La talpa islamica che si era infiltrata nel servizio di sicurezza interno tedesco «si era radicalizzata passando inosservata nel suo stesso ambiente». Dopo le rivelazioni dello Spiegel online arrivano nuovi dettagli sulla talpa dell’Isis. A darli è stato il capo del BfV, Hans-Georg Maassen. Lo Spiegel  ha riferito che la radicalizzazione della talpa è avvenuta via telefono con un predicatore salafita di Berlino.  Il reclutatore si chiama Mohamed Mahmoud e ora combatte in Siria per l’Isis. La procura di Duesseldorf ha, intanto, «relativizzato le notizie di stampa su un attentato alla sede centrale del BfV a Colonia». Un portavoce ha, infatti, detto che «le indagini non hanno finora fornito indicazioni dell’esistenza di un rischio». Ma le indagini proseguono.

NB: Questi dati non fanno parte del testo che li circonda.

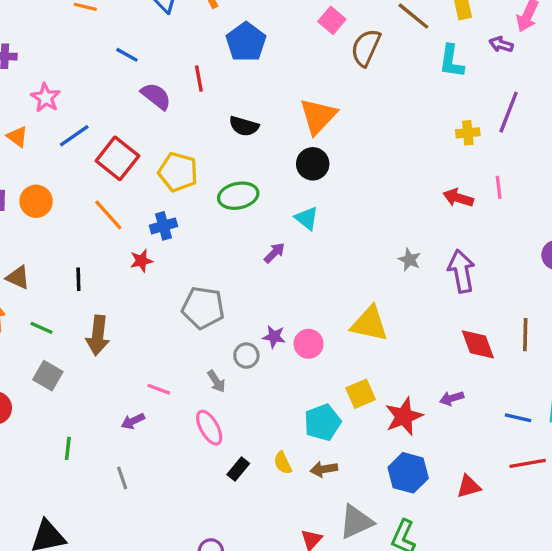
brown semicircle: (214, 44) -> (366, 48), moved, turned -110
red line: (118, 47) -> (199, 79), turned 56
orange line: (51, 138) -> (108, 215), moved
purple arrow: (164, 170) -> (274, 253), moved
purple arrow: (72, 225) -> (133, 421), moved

La talpa islamica è uno spagnolo di nazionalità tedesca

La stessa procura ha confermato che l’uomo è un cinquantenne spagnolo con nazionalità tedesca. L’infiltrato si sarebbe segretamente convertito all’islam nel 2014. Due anni dopo, nell’aprile del 2016, è stato assunto dall’Ufficio per la difesa della Costituzione. Nei confronti della talpa islamica si indaga per «sospetta preparazione di un atto violento pericoloso per lo Stato e per tentativo di divulgazione di informazioni segrete». Ancora il capo del BfV Maassen ha sottolineato alla Dpa come i servizi siano particolarmente esposti a infiltrazioni da parte di «agenti stranieri, terroristi ed estremisti».